Now, when Keola could see his wife at last he was mighty pleased,
and he was mighty pleased to be home again in Molokai and sit down
beside a bowl of poi - for they make no poi on board ships, and
there was none in the Isle of Voices - and he was out of the body
with pleasure to be clean escaped out of the hands of the eaters of
men. But there was another matter not so clear, and Lehua and
Keola talked of it all night and were troubled. There was Kalamake
left upon the isle. If, by the blessing of God, he could but stick
there, all were well; but should he escape and return to Molokai,
it would be an ill day for his daughter and her husband. They
spoke of his gift of swelling, and whether he could wade that
distance in the seas. But Keola knew by this time where that
island was - and that is to say, in the Low or Dangerous
Archipelago. So they fetched the atlas and looked upon the
distance in the map, and by what they could make of it, it seemed a
far way for an old gentleman to walk. Still, it would not do to
make too sure of a warlock like Kalamake, and they determined at
last to take counsel of a white missionary.
So the first one that came by, Keola told him everything.

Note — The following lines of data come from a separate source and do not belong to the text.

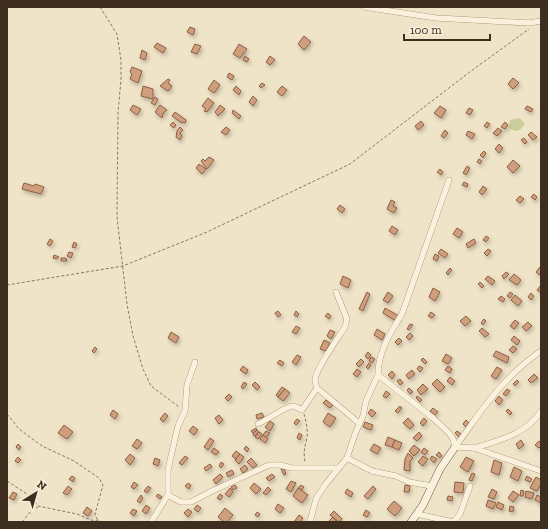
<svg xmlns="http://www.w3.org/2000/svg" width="548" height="529" font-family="'Zilla Slab',serif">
<defs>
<filter id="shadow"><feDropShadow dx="1.5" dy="2.5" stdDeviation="2" flood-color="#0004"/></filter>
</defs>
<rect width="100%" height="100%" fill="#f0e4c8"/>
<path fill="#c9cf9b" d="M 520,118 L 525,124 L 520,130 L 515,131 L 509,128 L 510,120 Z"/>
<g fill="#cf9f7d" stroke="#8d5f41" filter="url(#shadow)">
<path d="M 190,27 L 195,29 L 193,35 L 187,32 Z"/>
<path d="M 304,36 L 311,42 L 304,50 L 298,44 Z"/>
<path d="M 157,43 L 166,48 L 163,53 L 154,47 Z"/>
<path d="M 195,44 L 201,46 L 197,54 L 191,52 Z"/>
<path d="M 239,44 L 247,49 L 240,58 L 233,54 Z"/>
<path d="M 142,50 L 147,53 L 145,60 L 140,58 Z"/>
<path d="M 245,56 L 249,59 L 247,62 L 243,60 Z"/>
<path d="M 270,56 L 275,60 L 270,65 L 266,62 Z"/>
<path d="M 132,67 L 142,71 L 138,83 L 130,79 L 132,74 L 130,72 Z"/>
<path d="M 229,73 L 234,76 L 232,80 L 227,77 Z"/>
<path d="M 513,78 L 519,83 L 513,89 L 508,84 Z"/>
<path d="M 168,79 L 170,80 L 168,83 L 172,86 L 168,91 L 160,86 Z"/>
<path d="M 214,80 L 220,85 L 214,93 L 208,89 Z"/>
<path d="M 262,83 L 265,85 L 261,88 L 259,86 Z"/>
<path d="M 143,86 L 153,89 L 153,99 L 141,96 Z"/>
<path d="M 236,86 L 241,91 L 239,95 L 233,90 Z"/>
<path d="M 282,86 L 287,90 L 282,96 L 277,92 Z"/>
<path d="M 253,96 L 257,100 L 253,106 L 249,102 Z"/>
<path d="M 155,97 L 158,99 L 155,105 L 151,103 Z"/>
<path d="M 208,98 L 214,103 L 207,112 L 204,111 L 206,109 L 202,106 Z"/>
<path d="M 133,105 L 141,109 L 137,115 L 130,110 Z"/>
<path d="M 160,105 L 167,110 L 163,113 L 162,118 L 155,112 Z"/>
<path d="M 220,105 L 225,109 L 218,116 L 215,112 Z"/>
<path d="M 440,106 L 446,110 L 441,118 L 434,113 Z"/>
<path d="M 527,106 L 533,109 L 531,112 L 525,109 Z"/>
<path d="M 469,108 L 473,110 L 470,115 L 466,113 Z"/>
<path d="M 233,110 L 241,116 L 239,119 L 232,113 Z"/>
<path d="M 175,112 L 186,120 L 185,123 L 183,122 L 182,123 L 172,116 Z"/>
<path d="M 421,121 L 424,125 L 418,130 L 415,126 Z"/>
<path d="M 173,122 L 176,125 L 174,128 L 170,125 Z"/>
<path d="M 487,122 L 490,124 L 487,128 L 484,126 Z"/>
<path d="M 505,122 L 508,125 L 505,129 L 501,127 Z"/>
<path d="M 180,127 L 183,130 L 180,133 L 182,136 L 180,140 L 176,137 L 177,131 Z"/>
<path d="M 226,127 L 230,130 L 226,135 L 221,132 Z"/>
<path d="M 498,128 L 502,131 L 497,136 L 493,133 Z"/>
<path d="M 445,130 L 448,133 L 444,138 L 441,136 Z"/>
<path d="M 468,131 L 475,134 L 472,139 L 466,135 Z"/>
<path d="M 531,132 L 537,137 L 533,140 L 528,135 Z"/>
<path d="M 524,138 L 527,142 L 525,144 L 521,140 Z"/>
<path d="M 499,144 L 503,148 L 499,153 L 495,149 Z"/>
<path d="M 484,151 L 486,153 L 483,158 L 480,155 Z"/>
<path d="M 209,157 L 214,160 L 207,169 L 201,161 L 203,159 L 205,161 Z"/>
<path d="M 479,159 L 482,161 L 480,164 L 477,162 Z"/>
<path d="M 513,160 L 520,166 L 513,173 L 507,167 Z"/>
<path d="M 199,164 L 206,169 L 202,174 L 196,168 Z"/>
<path d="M 467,166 L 470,168 L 466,175 L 463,173 Z"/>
<path d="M 440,169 L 443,172 L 441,175 L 437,172 Z"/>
<path d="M 464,182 L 468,184 L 467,187 L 462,185 Z"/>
<path d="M 24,183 L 34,186 L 35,184 L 44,187 L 41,194 L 22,189 Z"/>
<path d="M 483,186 L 487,189 L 482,195 L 479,192 Z"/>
<path d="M 534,194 L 537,197 L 535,200 L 531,197 Z"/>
<path d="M 520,196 L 524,199 L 520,203 L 516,200 Z"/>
<path d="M 391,200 L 395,202 L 393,206 L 397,208 L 394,213 L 387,209 Z"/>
<path d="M 340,205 L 345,209 L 342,213 L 337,209 Z"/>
<path d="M 392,226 L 398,230 L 395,235 L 389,231 Z"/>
<path d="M 457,228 L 463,232 L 459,238 L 453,234 Z"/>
<path d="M 486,236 L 489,238 L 486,242 L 483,240 Z"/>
<path d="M 50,239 L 53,241 L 50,246 L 47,244 Z"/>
<path d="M 474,239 L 476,243 L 468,248 L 466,244 Z"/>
<path d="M 74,242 L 77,244 L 75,248 L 72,247 Z"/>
<path d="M 441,249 L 448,254 L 445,258 L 438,253 Z"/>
<path d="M 488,249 L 491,251 L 487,256 L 484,253 Z"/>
<path d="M 69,252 L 73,253 L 71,258 L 67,256 Z"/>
<path d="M 435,254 L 439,256 L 437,261 L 433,259 Z"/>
<path d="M 54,255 L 59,257 L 57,259 L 53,258 Z"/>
<path d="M 61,258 L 66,258 L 67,261 L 61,261 Z"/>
<path d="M 540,267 L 541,272 L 539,275 L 536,272 Z"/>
<path d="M 450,268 L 452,270 L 448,275 L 446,273 Z"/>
<path d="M 506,272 L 509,274 L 504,279 L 502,276 Z"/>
<path d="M 514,274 L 521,280 L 517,285 L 509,280 Z"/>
<path d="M 343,276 L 351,280 L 348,288 L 340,284 Z"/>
<path d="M 488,276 L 495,281 L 492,285 L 485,279 Z"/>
<path d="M 480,282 L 484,286 L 482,288 L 478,284 Z"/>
<path d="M 541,285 L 541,293 L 537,290 Z"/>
<path d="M 433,288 L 440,292 L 435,301 L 429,297 Z"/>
<path d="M 367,292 L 370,294 L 363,311 L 359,309 Z"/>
<path d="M 388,292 L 393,296 L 388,303 L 383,300 Z"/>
<path d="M 510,292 L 513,294 L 510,298 L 507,296 Z"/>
<path d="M 531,293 L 534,296 L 531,300 L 528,297 Z"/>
<path d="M 515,295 L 522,301 L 518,306 L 511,300 Z"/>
<path d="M 501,296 L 505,299 L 503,302 L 498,299 Z"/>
<path d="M 385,308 L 399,316 L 396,321 L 383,313 Z"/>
<path d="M 278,311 L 281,315 L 278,317 L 275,313 Z"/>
<path d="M 296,311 L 299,314 L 297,317 L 294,315 Z"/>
<path d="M 431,312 L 435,315 L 432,318 L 428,316 Z"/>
<path d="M 328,313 L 331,316 L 329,319 L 325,316 Z"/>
<path d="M 466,316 L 471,321 L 465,326 L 460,321 Z"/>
<path d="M 484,319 L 486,321 L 483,325 L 481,323 Z"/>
<path d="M 515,320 L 519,323 L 514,329 L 510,326 Z"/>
<path d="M 528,322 L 532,326 L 526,331 L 522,327 Z"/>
<path d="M 410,324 L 413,325 L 409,330 L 407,329 Z"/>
<path d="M 296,326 L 300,328 L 296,334 L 292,332 Z"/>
<path d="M 482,328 L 489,334 L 485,337 L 479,331 Z"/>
<path d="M 377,329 L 385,334 L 382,340 L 374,335 Z"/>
<path d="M 330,330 L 335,332 L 331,339 L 327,336 Z"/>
<path d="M 171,332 L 179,337 L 176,343 L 168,338 Z"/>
<path d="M 410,333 L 413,336 L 409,340 L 406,337 Z"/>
<path d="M 514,336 L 520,341 L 517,345 L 511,340 Z"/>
<path d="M 399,338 L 402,341 L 398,345 L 395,342 Z"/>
<path d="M 324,340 L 330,343 L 326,351 L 320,349 Z"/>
<path d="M 513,346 L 517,349 L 513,353 L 509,350 Z"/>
<path d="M 95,347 L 97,349 L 94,353 L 92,351 Z"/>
<path d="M 496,351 L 509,357 L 507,363 L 493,356 Z"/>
<path d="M 368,352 L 371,355 L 368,359 L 365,356 Z"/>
<path d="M 446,354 L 452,358 L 448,364 L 442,361 Z"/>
<path d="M 297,355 L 301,357 L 296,365 L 292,362 Z"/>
<path d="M 371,357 L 375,359 L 372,363 L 369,361 Z"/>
<path d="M 423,358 L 427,362 L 425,364 L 421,360 Z"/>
<path d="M 361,359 L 364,362 L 359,367 L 356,364 Z"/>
<path d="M 280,360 L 284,363 L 282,366 L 277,363 Z"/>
<path d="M 369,363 L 371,365 L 368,369 L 366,367 Z"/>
<path d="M 243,366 L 248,370 L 246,374 L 240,370 Z"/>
<path d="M 419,366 L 423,368 L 420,372 L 417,369 Z"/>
<path d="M 448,366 L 452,369 L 450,373 L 445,370 Z"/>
<path d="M 497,367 L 502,370 L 496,379 L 491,376 Z"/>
<path d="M 357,369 L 361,372 L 357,377 L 353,374 Z"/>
<path d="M 412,370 L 415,374 L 409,379 L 406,375 Z"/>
<path d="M 392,371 L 395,375 L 392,379 L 388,375 Z"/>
<path d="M 534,374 L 538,378 L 531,383 L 528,380 Z"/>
<path d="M 450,377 L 455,381 L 452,385 L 447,381 Z"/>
<path d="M 400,379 L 403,383 L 400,385 L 397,381 Z"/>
<path d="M 437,379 L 445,387 L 440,392 L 432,384 Z"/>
<path d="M 517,380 L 519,382 L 515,386 L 513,384 Z"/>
<path d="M 244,382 L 247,384 L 243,389 L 241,387 Z"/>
<path d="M 255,382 L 260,387 L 257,390 L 252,385 Z"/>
<path d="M 423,384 L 428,389 L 421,395 L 417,390 Z"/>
<path d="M 282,387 L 285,389 L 278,397 L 276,395 Z"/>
<path d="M 409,388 L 413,392 L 410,394 L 407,390 Z"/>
<path d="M 285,389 L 290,393 L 283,401 L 278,397 Z"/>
<path d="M 507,389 L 510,391 L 506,396 L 503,394 Z"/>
<path d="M 386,391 L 390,394 L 386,398 L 383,396 Z"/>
<path d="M 229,394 L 232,397 L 228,401 L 225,398 Z"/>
<path d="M 417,396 L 422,400 L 420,402 L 416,398 Z"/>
<path d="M 499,396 L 503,400 L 499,405 L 495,401 Z"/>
<path d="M 326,400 L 333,405 L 330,408 L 323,403 Z"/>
<path d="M 400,406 L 402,408 L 398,413 L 395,411 Z"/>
<path d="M 433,408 L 438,412 L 435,415 L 430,411 Z"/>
<path d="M 371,409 L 376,413 L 372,417 L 368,413 Z"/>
<path d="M 508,409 L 512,413 L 510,415 L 506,411 Z"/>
<path d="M 113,410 L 118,414 L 115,419 L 110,415 Z"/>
<path d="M 165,413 L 168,416 L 163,422 L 160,419 Z"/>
<path d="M 262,413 L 264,417 L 257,419 L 256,415 Z"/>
<path d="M 328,413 L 336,418 L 330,427 L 323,422 Z"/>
<path d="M 219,415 L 223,420 L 219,424 L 215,418 Z"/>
<path d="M 408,418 L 414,425 L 410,429 L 403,423 Z"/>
<path d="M 424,418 L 427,421 L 423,426 L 420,423 Z"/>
<path d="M 297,419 L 300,421 L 296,425 L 294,423 Z"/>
<path d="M 466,420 L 469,423 L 466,427 L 463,424 Z"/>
<path d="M 270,421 L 274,424 L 270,431 L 265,427 Z"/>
<path d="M 365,422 L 373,425 L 371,430 L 363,427 Z"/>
<path d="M 64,425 L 73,432 L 67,439 L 58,433 Z"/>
<path d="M 193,426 L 198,430 L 194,435 L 189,431 Z"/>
<path d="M 256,428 L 257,430 L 253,433 L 251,431 Z"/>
<path d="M 257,430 L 259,432 L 254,436 L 253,433 Z"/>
<path d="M 266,431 L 270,433 L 266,438 L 263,435 Z"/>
<path d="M 457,431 L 461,434 L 459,437 L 455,433 Z"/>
<path d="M 259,432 L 262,434 L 258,439 L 255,437 Z"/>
<path d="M 419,432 L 422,436 L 417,441 L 413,438 Z"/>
<path d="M 299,433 L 302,435 L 300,440 L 297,438 Z"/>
<path d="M 263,435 L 268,439 L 265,443 L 260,439 Z"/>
<path d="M 388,437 L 395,440 L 392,447 L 385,445 Z"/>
<path d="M 210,438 L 214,441 L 208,450 L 204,447 Z"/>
<path d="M 137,439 L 142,443 L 137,449 L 132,446 Z"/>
<path d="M 395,440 L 402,443 L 399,450 L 392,447 Z"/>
<path d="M 521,440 L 524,445 L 519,449 L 516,444 Z"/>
<path d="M 539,441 L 541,443 L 541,446 L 539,448 L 535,445 Z"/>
<path d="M 18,444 L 21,447 L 19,450 L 16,447 Z"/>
<path d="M 374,444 L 381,448 L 377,454 L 370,450 Z"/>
<path d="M 414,445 L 420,450 L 414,456 L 409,451 Z"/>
<path d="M 246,446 L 249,449 L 247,452 L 244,449 Z"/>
<path d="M 214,448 L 219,452 L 216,455 L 211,452 Z"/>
<path d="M 424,448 L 428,451 L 425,455 L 421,452 Z"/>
<path d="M 236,451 L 240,454 L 236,459 L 232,456 Z"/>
<path d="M 439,452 L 442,456 L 440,458 L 436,455 Z"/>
<path d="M 408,453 L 413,458 L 410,461 L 410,471 L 404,470 L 405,459 Z"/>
<path d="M 130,454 L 135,458 L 130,465 L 125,460 Z"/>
<path d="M 240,454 L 244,457 L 239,464 L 235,460 Z"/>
<path d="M 185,456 L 188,458 L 182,465 L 179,463 Z"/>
<path d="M 423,456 L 428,459 L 423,466 L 418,462 Z"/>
<path d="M 432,456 L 437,459 L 434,463 L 430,459 Z"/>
<path d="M 18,457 L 21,460 L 18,463 L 15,461 Z"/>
<path d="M 466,457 L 474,461 L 468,472 L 460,467 Z"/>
<path d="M 155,458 L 160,460 L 158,466 L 153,464 Z"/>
<path d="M 251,458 L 257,465 L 253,468 L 247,462 Z"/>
<path d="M 494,460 L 502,463 L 499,475 L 491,472 Z"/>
<path d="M 221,462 L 224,464 L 221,468 L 219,466 Z"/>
<path d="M 210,464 L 212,467 L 206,471 L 204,468 Z"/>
<path d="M 245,465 L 248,469 L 243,473 L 240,469 Z"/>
<path d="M 514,467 L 522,471 L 518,481 L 510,477 Z"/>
<path d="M 284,468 L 286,474 L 284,475 L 281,469 Z"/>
<path d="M 232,470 L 234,474 L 228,477 L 226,473 Z"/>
<path d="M 472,473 L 475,474 L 472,481 L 469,480 Z"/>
<path d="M 220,474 L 223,477 L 216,484 L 213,480 Z"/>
<path d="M 272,474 L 275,477 L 269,481 L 266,478 Z"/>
<path d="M 72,476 L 75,478 L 73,482 L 69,479 Z"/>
<path d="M 527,476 L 532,479 L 530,482 L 525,480 Z"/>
<path d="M 536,477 L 541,480 L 541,484 L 537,491 L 530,488 Z"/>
<path d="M 291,481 L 296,483 L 291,492 L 286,489 Z"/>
<path d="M 134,482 L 138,485 L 134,489 L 131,487 Z"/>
<path d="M 455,482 L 464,483 L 463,493 L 454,492 Z"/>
<path d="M 188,483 L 191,485 L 189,489 L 185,486 Z"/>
<path d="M 254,483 L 261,489 L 256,494 L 250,488 Z"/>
<path d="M 235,485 L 237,488 L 233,490 L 231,487 Z"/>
<path d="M 301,485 L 304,487 L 302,490 L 298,488 Z"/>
<path d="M 405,485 L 410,486 L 409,492 L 404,492 Z"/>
<path d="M 68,486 L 72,489 L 67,495 L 63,493 Z"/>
<path d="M 148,486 L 151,488 L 147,493 L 144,491 Z"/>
<path d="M 373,486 L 376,489 L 368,499 L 364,496 Z"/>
<path d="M 268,487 L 271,490 L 266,495 L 263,493 Z"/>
<path d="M 230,488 L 233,492 L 229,497 L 225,494 Z"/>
<path d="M 298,488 L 308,495 L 302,503 L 293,496 Z"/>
<path d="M 347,489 L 353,493 L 351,497 L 345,493 Z"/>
<path d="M 492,489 L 497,492 L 494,499 L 488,497 Z"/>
<path d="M 521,490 L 524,491 L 523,496 L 520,496 Z"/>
<path d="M 513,491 L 519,495 L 513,502 L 508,498 Z"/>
<path d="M 526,491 L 534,493 L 532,499 L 525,497 Z"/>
<path d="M 13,492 L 17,494 L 14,500 L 9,498 Z"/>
<path d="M 158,494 L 162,497 L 160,499 L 156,496 Z"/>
<path d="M 220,494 L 223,496 L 220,500 L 217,498 Z"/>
<path d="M 141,495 L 143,498 L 140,503 L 137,501 Z"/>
<path d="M 537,495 L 541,497 L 541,503 L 535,500 Z"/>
<path d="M 448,496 L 453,497 L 452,501 L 447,500 Z"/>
<path d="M 488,500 L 496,503 L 493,509 L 486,506 Z"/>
<path d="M 394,501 L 402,508 L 395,516 L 387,509 Z"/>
<path d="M 498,502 L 504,505 L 502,510 L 496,507 Z"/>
<path d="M 278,504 L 284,508 L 280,513 L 275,509 Z"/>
<path d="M 146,505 L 150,508 L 146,514 L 142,511 Z"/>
<path d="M 197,505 L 201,508 L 198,512 L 194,509 Z"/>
<path d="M 510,506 L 514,507 L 513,512 L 509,511 Z"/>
<path d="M 87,507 L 92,511 L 88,516 L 83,513 Z"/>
<path d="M 225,508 L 233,515 L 227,522 L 224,522 L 218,517 Z"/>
<path d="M 133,509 L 137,511 L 134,516 L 130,513 Z"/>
<path d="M 188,509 L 192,512 L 188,517 L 184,513 Z"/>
<path d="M 366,510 L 370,513 L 367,517 L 363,515 Z"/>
<path d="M 334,511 L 342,519 L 339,522 L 330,515 Z"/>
<path d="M 257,512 L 260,514 L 258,517 L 255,515 Z"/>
<path d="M 299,515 L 303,518 L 300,522 L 294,522 Z"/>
<path d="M 333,517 L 337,522 L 328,522 Z"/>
</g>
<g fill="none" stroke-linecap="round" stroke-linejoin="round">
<g stroke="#8d765c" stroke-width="6">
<g id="street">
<path d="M 364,7 L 436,18 L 529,23 L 541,21"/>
<path d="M 449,180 L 402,314 C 390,333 378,352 378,375 L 433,418 L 449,433 L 453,439 L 455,447"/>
<path d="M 336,292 L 347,319 L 345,327 C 338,338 317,367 315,379 C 315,382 316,385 317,388 L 359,423"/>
<path d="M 258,424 C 265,421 288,405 293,406 C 296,406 299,409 302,410 L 317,388"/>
<path d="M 455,447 C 465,434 474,420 484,407 C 500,386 519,366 541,351"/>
<path d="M 455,447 L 474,448 L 541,471"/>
<path d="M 474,448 C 498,441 527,434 541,411"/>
<path d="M 347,458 L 372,471 L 396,476 L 409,482 L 432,486"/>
<path d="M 168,495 L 181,502 L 191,502 L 212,491 L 269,465 L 280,465 L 292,468 L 338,468"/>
<path d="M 417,514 L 453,522"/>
<path d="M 151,522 L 168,495 L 168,471 L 171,456 L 178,426 L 185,411 L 187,385 L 195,362"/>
<path d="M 310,522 L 316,499 L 325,485 L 347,458 L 355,434 L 363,416 L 366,401 L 378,375"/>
<path d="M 454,522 L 460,514 L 470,486"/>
</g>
</g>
<g stroke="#6f573f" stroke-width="8">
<path id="secondary" d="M 411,522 L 423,505 L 440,469 L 455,447"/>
</g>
<g stroke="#8d765c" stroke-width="1" stroke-dasharray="3 2" stroke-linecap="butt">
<path d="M 100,7 L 117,34 L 121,60 L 121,80 L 118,112 L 117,217 L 127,304 L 133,336 L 143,369 L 151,386 L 179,407"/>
<path d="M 7,285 L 123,266 L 207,232 L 350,164 L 471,71 L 529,29"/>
<path d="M 7,414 L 19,429 L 42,446 L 74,461 L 99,478 L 103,485 L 95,514 L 98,521"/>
<path d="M 304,414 C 306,421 308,430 307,437 C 305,448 303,450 305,462"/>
<path d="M 7,481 L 30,496 L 38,506 L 77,514 L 91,520 L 106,522"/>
<path d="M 22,522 L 31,511 L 38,507"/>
</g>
<use href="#street" stroke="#faf1dc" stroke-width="5.5"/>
<use href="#secondary" stroke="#faf1dc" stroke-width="7"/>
</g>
<rect width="548" height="529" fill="none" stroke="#3d2e20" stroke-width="16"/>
<g transform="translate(36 493) rotate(37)" stroke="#f7eed8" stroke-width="3" paint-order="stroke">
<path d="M0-3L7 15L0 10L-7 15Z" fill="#3d2e20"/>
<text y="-6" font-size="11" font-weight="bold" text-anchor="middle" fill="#3d2e20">N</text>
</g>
<path d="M404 34v6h86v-6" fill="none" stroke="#3d2e20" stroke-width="2"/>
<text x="410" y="34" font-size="12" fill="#3d2e20" stroke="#f7eed8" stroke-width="3" paint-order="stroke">100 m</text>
</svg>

And the
missionary was very sharp on him for taking the second wife in the
low island; but for all the rest, he vowed he could make neither
head nor tail of it.
"However," says he, "if you think this money of your father's ill
gotten, my advice to you would be, give some of it to the lepers
and some to the missionary fund. And as for this extraordinary
rigmarole, you cannot do better than keep it to yourselves."
But he warned the police at Honolulu that, by all he could make
out, Kalamake and Keola had been coining false money, and it would
not be amiss to watch them.
Keola and Lehua took his advice, and gave many dollars to the
lepers and the fund. And no doubt the advice must have been good,
for from that day to this, Kalamake has never more been heard of.
But whether he was slain in the battle by the trees, or whether he
is still kicking his heels upon the Isle of Voices, who shall say?
(1) Please pronounce PAPPA throughout.